IgorFrankensteen's photo
Fri 06/12/15 01:25 PM
One of the many things you are ignoring, OP, is how things financial often are the primary indicator of the very problematic spiritual and or emotional support concerns you so laud as being paramount.


no photo
Fri 06/12/15 02:02 PM
Why relationships fail?

They stop fulfilling the purpose that created them and create more problems and insecurity than solutions and security.

It seems in this day in age atleast for man that you have to be able to.give something other than yourself in order to be with a woman.

Except for maybe "the summer of love" can you name a point in history when this wasn't true?
There's nothing "in this day in (and) age" about it.

Relationships end for nothing more than lack of wealth or money

Based on divorce statistics that's not true.
A lack of money or financial problems is one of the reasons given for a relationship to end, and a heavy contributor to fighting, but it's never the only reason, and more often than not it's not the primary reason.
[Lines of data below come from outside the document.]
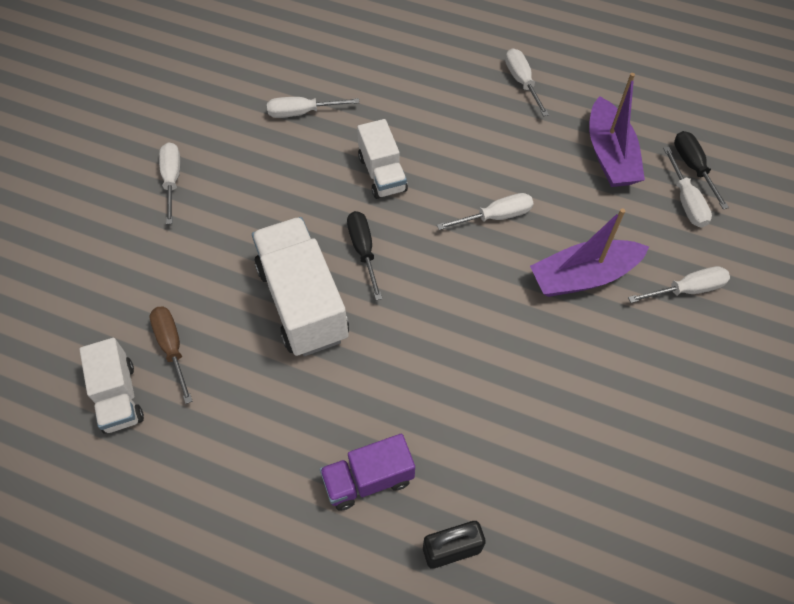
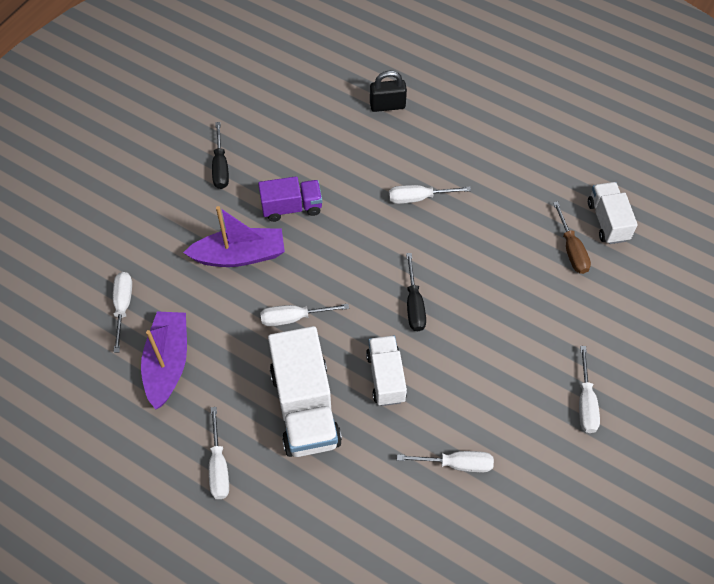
camera: 170 degrees left, 0 degrees up
(303, 302) = (469, 269): white truck -> white truck (305, 407)
(368, 479) = (433, 147): purple truck -> purple truck (292, 207)
(687, 289) = (163, 233): white screwdriver -> white screwdriver (418, 198)
(693, 167) = (98, 338): black screwdriver -> black screwdriver (221, 167)

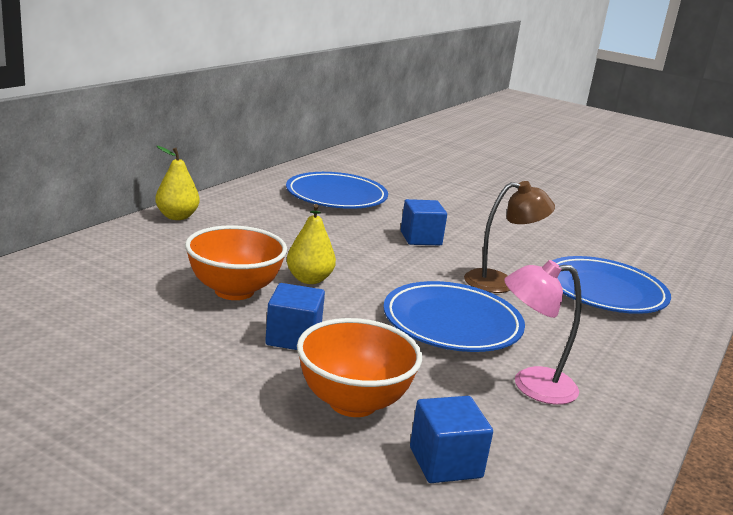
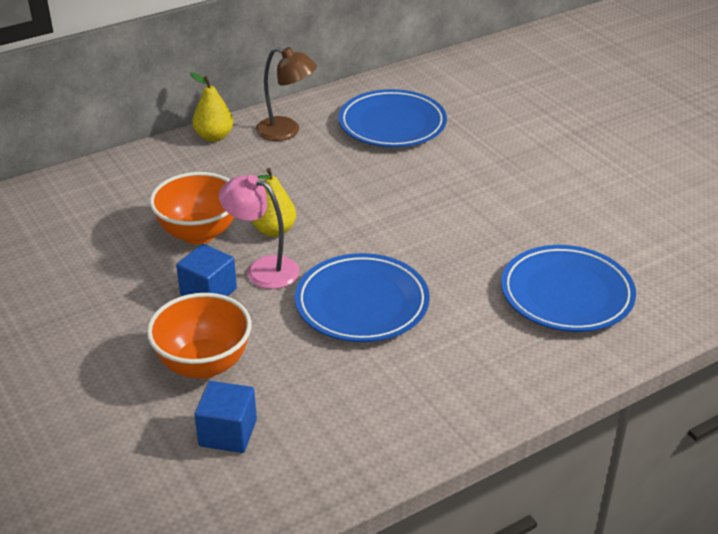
camera: 30 degrees right, 15 degrees up
(420, 238) = (431, 194): blue cube -> none
(500, 282) = (460, 264): brown lamp -> brown lamp (286, 131)
(531, 385) = (370, 383): pink lamp -> pink lamp (262, 269)

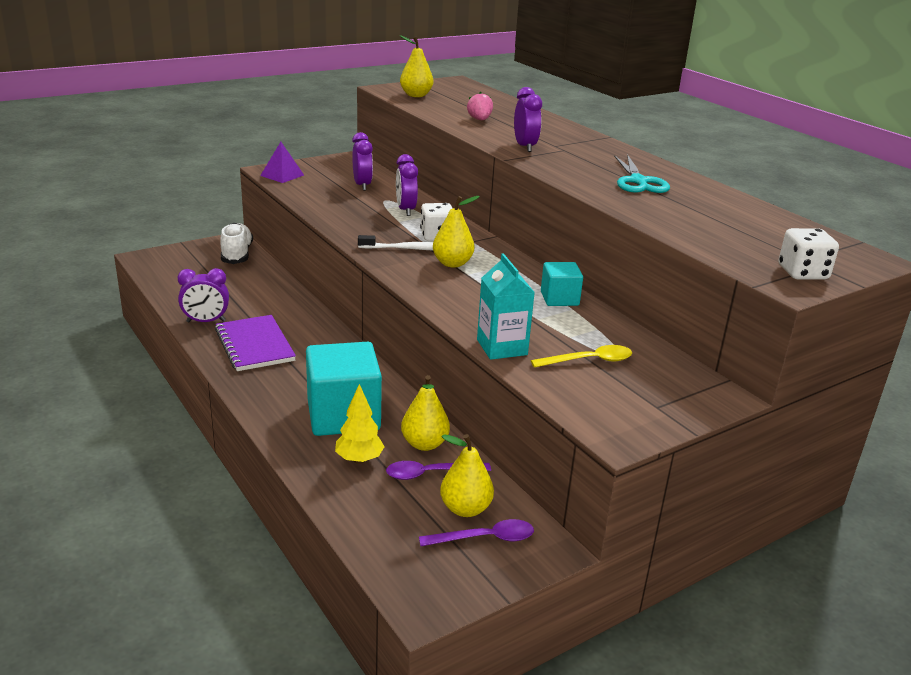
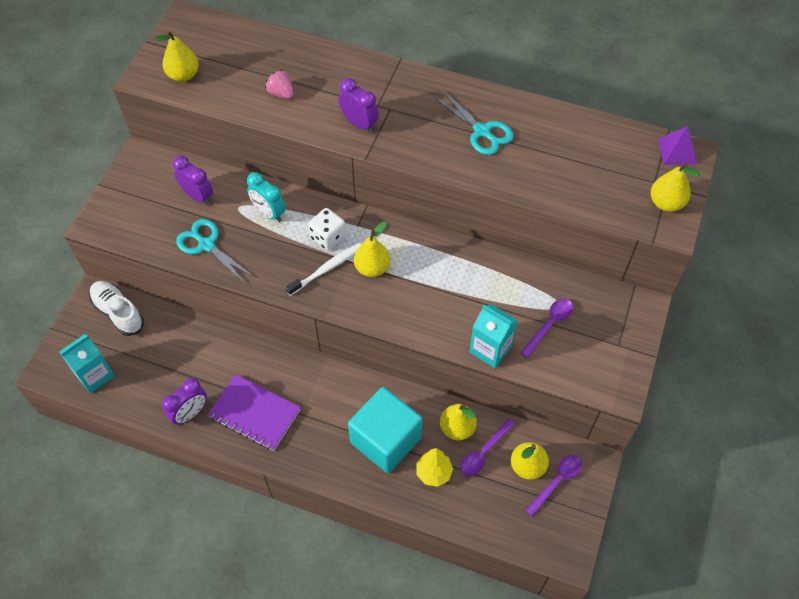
camera: 35 degrees left, 30 degrees up
(171, 273) = (95, 375): none -> turquoise carton
(282, 175) = (116, 225): purple pyramid -> purple pyramid (677, 151)
(332, 205) = (206, 245): none -> turquoise scissors
(406, 210) = (269, 213): purple clock -> turquoise clock
(559, 298) = (476, 263): turquoise cube -> none
(589, 361) = (549, 325): yellow spoon -> purple spoon
(802, 273) = (666, 203): white dice -> yellow pear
Infidelity, dishonesty, growing apart, irreconcilable differences, incompatibility, arguments and stress, lack of love, abuse of some kind, are more of the main reasons for relationships ending than money.
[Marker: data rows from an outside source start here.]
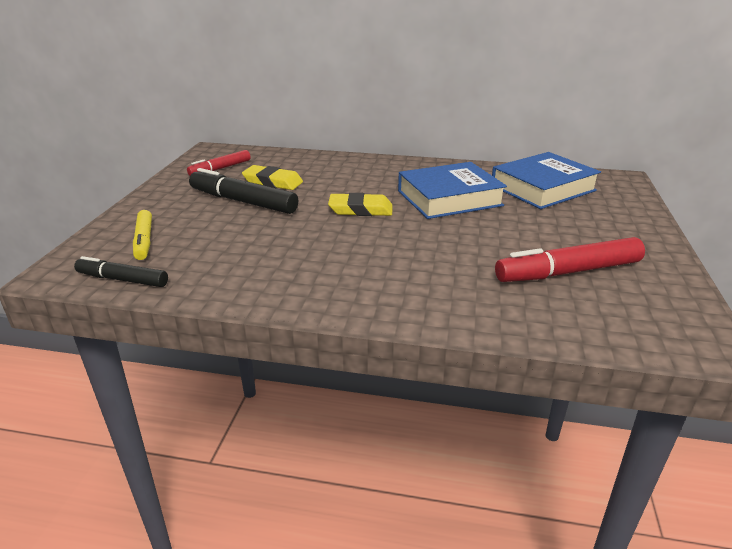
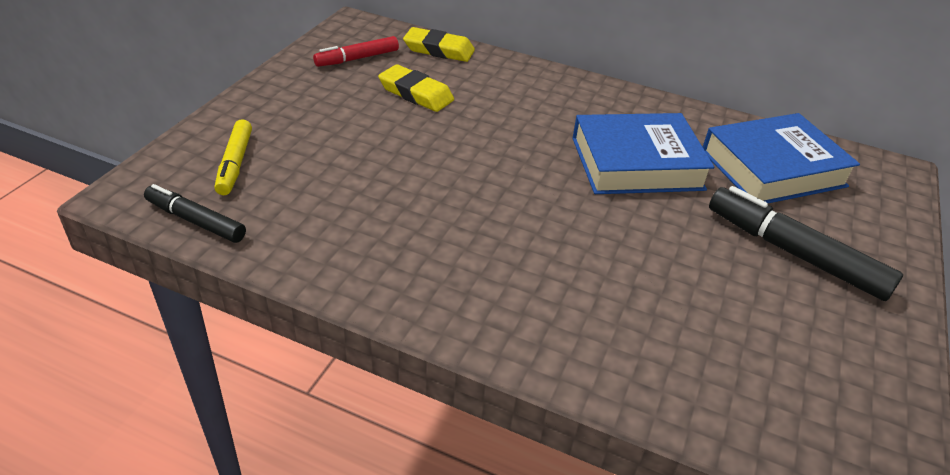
camera: 10 degrees right, 10 degrees up
(243, 201) = (369, 121): black marker -> black marker (794, 253)
(360, 210) = (513, 162): yellow eraser -> yellow eraser (439, 50)
(568, 272) = (750, 323): red marker -> none

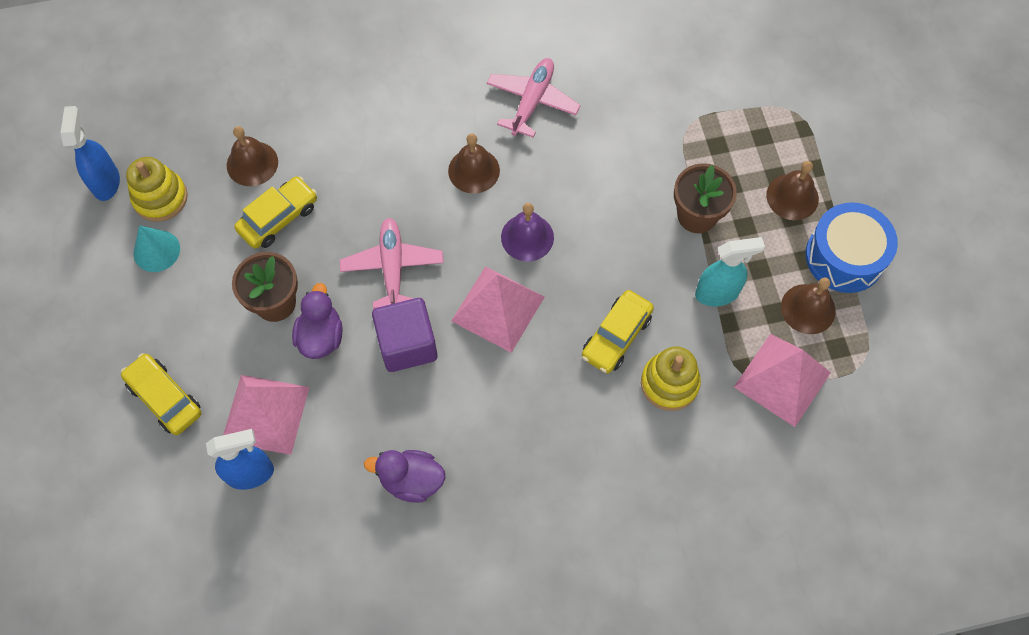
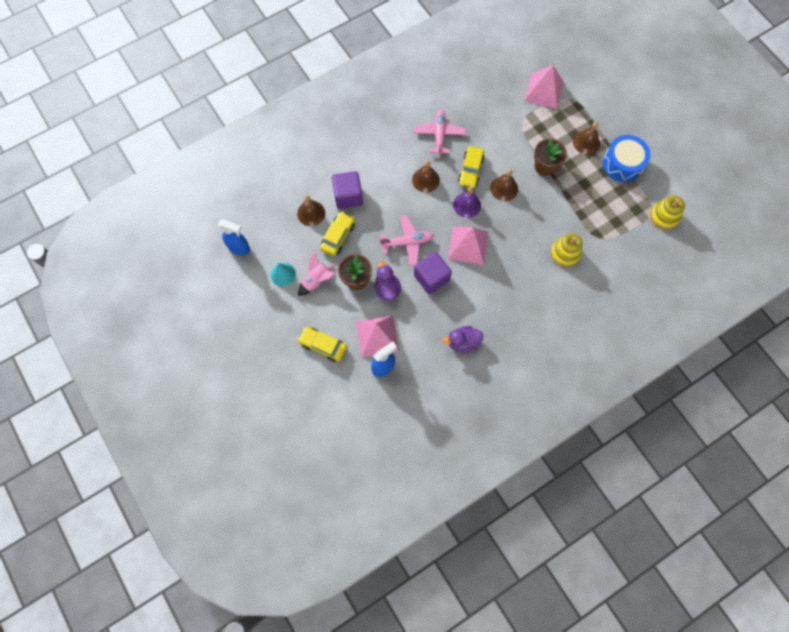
camera: 20 degrees left, 5 degrees up
(106, 182) = (239, 248): blue spray bottle -> blue spray bottle turned 135 degrees clockwise
(160, 198) = (271, 246): yellow stacking toy -> yellow stacking toy (664, 216)
(207, 281) = (316, 280): none -> pink rocket
(327, 155) = (348, 196): none -> purple cube
(392, 268) = (407, 242): pink plane -> pink plane turned 105 degrees clockwise
(616, 336) = (530, 239): yellow car -> yellow car (470, 170)
(717, 293) = (570, 202): turquoise spray bottle -> none
(782, 379) = (616, 233): pink pyramid -> pink pyramid (544, 91)
(808, 309) = (615, 195): brown bell -> brown bell (504, 188)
When people give a reason for a relationship ending they give a bunch of reasons.
One that is common among different people is arguing over money.

The relationship didn't end "for nothing more than" money, but it was one of the problems and one of the reasons that is common among people.

when that money runs out so will the relationship.

Why is the money running out?
What other problems are going on?

Money is just the easiest to point to and scapegoat rather than put much effort into it.

YahTek's photo
Fri 06/12/15 02:52 PM
It is not wrong to have money but when money becomes the sole basis of a relationship thats when it becomes wrong. Everything that money became the basis of has destroyed the true meaning of what that particular thing is music and church for example. Ofcourse money is needed to survive and provide basic needs but when money becomes a higher value then love, respect, loyalty, dedication, comittment, then thats where the relationship will head south. Money can make someone respect you, become loyal dedicated and committed to you but if someone portays all these qualities to you only because you have money than that love is false its not true love if money is the only thing the generates you to like someone.

markc48's photo
Fri 06/12/15 05:11 PM
Edited by markc48 on Fri 06/12/15 05:14 PM
Back up don't you think that women with money want relationships. Or only just the broke ones. And the lazy ones. Cause that's not true.
But they probably don't want to date a sponge any more than you do.

ck1368's photo
Fri 06/12/15 09:43 PM
If money is the sole bases of a relationship then it is not a relationship but a business arrangement that only works if it is beneficial to both parties. A relationship is or should be based on common interests, goals, morals, values and attraction to the other person both inside and out. Marriages do fail because of finances but that is usually a result of other problems ..drinking, drugs, compulsive shopping, affairs just to name a few. So if you are starting a relationship with someone looking for materialistic things you should know what you are getting to and why they are with you and why if the money is gone so are they.